Exercise task: Turn everything from the line containing "collection date: 1853/1856" down to the end of the material into a JSON list of strings, one string per line, leaving out any blank lines.

[Records from a dataset]

** start **

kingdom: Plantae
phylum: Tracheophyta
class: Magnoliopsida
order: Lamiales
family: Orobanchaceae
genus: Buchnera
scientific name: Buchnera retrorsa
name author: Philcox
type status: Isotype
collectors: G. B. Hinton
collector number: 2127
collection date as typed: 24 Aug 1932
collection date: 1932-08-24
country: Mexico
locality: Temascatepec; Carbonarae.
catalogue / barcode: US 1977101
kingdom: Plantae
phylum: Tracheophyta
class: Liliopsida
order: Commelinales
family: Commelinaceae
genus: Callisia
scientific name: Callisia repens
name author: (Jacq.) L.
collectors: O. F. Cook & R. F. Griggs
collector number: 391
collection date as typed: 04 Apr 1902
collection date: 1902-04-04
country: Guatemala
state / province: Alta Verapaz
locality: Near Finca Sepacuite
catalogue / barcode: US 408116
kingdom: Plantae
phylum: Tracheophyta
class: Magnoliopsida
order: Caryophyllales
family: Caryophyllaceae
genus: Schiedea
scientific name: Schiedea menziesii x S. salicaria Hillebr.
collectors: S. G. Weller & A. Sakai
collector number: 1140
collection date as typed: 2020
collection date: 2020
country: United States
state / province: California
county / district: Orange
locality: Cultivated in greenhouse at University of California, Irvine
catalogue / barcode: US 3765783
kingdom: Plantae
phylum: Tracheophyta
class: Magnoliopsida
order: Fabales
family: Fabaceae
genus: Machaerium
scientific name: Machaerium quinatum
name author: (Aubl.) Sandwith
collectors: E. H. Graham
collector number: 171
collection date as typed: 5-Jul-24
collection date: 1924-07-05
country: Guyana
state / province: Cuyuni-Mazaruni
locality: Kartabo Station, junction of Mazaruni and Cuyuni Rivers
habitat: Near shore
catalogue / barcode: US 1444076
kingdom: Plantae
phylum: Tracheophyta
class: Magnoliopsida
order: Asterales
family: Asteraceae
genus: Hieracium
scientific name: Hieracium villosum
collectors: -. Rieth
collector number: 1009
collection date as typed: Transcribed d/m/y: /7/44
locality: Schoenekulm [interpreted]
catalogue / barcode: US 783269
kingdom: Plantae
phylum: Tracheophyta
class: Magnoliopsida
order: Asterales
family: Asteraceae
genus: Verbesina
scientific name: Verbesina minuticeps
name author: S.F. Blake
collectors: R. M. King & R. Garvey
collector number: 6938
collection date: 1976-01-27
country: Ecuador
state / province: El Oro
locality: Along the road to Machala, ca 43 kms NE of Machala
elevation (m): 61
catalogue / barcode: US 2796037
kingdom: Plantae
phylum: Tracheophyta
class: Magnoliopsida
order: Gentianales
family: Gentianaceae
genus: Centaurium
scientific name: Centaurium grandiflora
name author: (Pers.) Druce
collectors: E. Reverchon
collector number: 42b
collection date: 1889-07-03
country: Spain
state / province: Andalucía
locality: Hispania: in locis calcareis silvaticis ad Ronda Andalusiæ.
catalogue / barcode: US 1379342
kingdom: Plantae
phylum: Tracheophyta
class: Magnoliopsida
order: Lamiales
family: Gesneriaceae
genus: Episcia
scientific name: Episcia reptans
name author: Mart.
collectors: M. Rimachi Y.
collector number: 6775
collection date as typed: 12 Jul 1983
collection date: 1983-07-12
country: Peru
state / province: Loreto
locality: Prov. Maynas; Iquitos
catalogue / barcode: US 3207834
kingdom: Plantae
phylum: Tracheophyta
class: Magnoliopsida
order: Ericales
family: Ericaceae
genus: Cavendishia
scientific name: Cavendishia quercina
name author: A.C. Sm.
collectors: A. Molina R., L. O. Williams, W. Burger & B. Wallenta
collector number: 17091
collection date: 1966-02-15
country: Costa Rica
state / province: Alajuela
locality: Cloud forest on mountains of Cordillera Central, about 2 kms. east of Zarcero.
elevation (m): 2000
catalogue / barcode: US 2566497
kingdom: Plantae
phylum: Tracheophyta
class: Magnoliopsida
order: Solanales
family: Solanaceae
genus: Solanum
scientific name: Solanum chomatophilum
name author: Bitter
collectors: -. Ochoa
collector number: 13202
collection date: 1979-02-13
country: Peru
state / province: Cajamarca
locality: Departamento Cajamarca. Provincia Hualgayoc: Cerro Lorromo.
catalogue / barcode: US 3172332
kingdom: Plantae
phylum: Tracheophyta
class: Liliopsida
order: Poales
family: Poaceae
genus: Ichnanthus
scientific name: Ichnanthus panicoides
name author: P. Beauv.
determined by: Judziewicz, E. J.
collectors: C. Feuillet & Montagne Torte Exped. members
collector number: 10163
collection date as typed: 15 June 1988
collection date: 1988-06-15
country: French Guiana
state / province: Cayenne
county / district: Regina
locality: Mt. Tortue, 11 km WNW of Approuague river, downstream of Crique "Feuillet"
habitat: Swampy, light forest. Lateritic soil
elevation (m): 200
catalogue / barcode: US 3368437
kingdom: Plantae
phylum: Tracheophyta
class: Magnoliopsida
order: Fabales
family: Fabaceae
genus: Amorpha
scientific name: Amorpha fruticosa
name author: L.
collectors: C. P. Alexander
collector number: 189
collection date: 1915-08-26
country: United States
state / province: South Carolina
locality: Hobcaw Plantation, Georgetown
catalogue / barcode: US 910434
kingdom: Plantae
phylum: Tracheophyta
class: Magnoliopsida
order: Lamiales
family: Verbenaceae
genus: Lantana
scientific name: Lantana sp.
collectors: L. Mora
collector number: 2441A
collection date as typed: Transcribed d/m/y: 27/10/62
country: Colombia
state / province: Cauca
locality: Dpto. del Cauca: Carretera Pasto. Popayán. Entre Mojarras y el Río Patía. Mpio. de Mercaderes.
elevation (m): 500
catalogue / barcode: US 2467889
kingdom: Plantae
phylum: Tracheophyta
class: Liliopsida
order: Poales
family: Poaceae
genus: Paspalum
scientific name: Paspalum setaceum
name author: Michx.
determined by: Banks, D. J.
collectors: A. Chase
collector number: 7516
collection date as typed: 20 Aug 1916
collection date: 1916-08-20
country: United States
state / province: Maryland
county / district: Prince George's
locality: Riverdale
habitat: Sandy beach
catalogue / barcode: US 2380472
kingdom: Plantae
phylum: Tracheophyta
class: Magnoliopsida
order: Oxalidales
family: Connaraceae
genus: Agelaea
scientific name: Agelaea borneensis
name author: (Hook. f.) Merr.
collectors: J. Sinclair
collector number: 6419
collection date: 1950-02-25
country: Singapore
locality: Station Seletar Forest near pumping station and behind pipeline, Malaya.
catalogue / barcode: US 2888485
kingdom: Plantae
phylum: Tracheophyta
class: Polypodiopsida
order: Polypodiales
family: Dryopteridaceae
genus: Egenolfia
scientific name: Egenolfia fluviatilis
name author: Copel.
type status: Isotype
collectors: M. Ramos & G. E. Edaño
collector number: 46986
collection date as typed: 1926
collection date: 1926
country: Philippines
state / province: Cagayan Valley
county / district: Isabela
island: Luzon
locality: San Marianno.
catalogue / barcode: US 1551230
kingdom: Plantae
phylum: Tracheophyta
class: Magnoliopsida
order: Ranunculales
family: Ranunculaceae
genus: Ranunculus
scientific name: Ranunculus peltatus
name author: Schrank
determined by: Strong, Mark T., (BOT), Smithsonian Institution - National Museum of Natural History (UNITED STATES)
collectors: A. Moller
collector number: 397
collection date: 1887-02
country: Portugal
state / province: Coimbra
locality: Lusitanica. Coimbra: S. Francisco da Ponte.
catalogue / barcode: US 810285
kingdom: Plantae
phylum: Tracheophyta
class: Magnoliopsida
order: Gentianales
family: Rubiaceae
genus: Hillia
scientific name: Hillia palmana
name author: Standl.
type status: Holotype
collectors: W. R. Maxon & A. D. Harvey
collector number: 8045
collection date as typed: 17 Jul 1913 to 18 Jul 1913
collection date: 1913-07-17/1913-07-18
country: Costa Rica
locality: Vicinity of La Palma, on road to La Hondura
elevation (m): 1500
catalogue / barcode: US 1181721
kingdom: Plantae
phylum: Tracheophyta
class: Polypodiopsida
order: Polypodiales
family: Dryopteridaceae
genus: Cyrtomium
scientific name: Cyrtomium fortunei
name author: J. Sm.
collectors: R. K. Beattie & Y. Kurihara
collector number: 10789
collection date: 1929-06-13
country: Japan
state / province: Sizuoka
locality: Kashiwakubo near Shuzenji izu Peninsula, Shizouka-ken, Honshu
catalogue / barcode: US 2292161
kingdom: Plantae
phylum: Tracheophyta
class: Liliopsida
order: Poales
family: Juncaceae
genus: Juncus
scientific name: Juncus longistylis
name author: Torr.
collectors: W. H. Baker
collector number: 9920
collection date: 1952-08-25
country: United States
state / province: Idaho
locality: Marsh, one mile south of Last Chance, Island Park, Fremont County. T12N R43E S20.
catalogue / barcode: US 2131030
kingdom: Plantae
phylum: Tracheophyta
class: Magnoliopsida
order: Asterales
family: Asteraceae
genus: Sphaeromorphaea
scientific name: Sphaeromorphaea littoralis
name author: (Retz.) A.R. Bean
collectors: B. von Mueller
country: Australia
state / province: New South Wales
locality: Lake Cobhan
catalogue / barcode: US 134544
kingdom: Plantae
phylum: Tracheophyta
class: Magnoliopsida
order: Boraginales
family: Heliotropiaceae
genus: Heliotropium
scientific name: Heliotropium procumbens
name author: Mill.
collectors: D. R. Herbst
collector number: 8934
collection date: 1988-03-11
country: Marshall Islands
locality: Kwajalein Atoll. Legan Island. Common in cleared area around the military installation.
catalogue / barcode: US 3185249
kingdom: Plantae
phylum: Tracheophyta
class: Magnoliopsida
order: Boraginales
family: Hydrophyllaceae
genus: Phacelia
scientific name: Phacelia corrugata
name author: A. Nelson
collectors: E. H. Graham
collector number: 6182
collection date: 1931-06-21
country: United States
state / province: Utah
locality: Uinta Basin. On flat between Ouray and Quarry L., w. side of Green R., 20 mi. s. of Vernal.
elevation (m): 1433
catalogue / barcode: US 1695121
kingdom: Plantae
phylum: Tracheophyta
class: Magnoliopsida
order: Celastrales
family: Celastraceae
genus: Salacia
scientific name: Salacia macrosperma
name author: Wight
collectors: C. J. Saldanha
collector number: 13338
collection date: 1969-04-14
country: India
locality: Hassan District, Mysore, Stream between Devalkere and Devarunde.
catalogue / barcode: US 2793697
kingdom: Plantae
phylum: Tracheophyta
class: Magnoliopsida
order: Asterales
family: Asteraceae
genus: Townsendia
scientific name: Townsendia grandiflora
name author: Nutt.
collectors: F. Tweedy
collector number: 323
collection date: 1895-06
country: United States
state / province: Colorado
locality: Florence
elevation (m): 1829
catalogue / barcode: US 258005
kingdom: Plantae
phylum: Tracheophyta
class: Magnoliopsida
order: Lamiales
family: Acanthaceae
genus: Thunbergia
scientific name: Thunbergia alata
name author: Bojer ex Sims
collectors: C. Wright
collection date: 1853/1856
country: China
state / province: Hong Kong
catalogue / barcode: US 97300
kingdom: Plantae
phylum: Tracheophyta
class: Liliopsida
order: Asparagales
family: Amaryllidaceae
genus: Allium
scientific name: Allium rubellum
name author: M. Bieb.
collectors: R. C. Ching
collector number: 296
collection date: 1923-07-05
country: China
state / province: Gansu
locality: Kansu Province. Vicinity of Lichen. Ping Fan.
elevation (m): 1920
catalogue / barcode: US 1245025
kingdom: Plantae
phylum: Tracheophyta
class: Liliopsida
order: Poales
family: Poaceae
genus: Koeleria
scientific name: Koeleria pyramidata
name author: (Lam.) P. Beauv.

** end **

Answer for this exercise:
[
  "collection date: 1853/1856",
  "country: China",
  "state / province: Hong Kong",
  "catalogue / barcode: US 97300",
  "kingdom: Plantae",
  "phylum: Tracheophyta",
  "class: Liliopsida",
  "order: Asparagales",
  "family: Amaryllidaceae",
  "genus: Allium",
  "scientific name: Allium rubellum",
  "name author: M. Bieb.",
  "collectors: R. C. Ching",
  "collector number: 296",
  "collection date: 1923-07-05",
  "country: China",
  "state / province: Gansu",
  "locality: Kansu Province. Vicinity of Lichen. Ping Fan.",
  "elevation (m): 1920",
  "catalogue / barcode: US 1245025",
  "kingdom: Plantae",
  "phylum: Tracheophyta",
  "class: Liliopsida",
  "order: Poales",
  "family: Poaceae",
  "genus: Koeleria",
  "scientific name: Koeleria pyramidata",
  "name author: (Lam.) P. Beauv."
]